[Stored records]

*** Begin section ***

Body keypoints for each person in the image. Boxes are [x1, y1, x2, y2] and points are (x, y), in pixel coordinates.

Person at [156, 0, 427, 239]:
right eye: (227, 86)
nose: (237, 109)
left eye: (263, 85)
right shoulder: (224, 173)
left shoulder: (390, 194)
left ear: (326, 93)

*** End section ***
*** Begin section ***

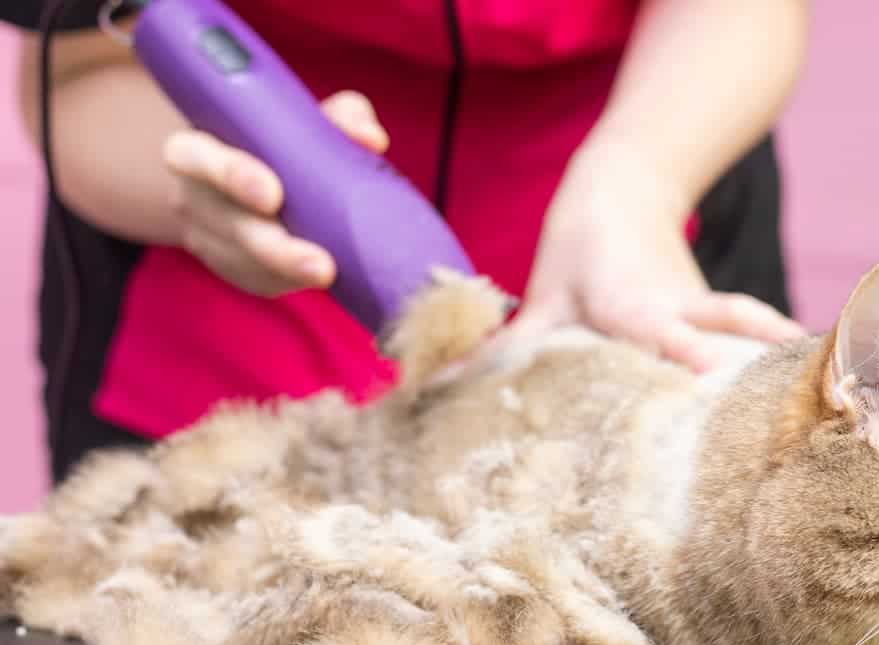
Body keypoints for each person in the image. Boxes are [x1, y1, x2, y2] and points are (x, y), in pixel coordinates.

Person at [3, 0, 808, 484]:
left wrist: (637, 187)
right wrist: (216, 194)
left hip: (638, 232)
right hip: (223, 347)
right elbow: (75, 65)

*** End section ***

* [PROBLEM]
Provide the count of lines in the records above that hold the word "right", with no other text.

* [ANSWER TO THIS PROBLEM]
5